### Source extract:
--------------------------------
And I've had a fun day upgrading the track side of things. "Tracks" are records of where you've been - pulled off the GPS in GPX format you can upload them to my web site and see where you've been on an OS map. You've been able to do that for a while but today I enhanced this somewhat.

First I gave users the option to have markers displayed every few points (it defaults to every thirty but they can tweak this up or down). Click on a marker and a popup "speech bubble" tells you the date and time you were at that point and how high the GPS thinks you were1.

Then I extended it to let you pick which tracks you displayed from the GPX file. This is necessary as people often forget to clear their track log so the GPX file has a record of a number of walks done on different days.

But the final bit was the addition on a "walker". When you click on the link to show the walker a yellow marker appears and "walks" along the track while the date, time and height are displayed at the side. You can pause him, or make him go faster or slower. It's a blast.

Try it with this track from our walk up the Corbett on Mull.

Things still to do include:

  1. A way of overriding the track selection for our purposes. When users click on links like this one from our walk yesterday I don't want them to be bothered with the first screen.
--------------------------------
### Stored data:
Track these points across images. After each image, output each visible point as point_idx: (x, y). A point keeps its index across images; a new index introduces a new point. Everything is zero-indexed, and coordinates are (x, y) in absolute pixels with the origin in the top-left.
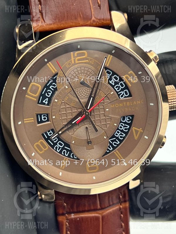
--------------------------------
### Problem set:
**A)** In the post about GPS tracks, how often do the markers appear if the user doesn't change the setting?
**B)** Name each new feature the post about GPS tracks says was added to the track pages that day.
Rely only on the post about GPS tracks for these answers.

### Answers per task:
**A)** Every thirty points.

**B)**
- Markers shown every few points, with a popup giving the date, time and height
- A choice of which tracks from the GPX file to display
- A "walker" that moves along the track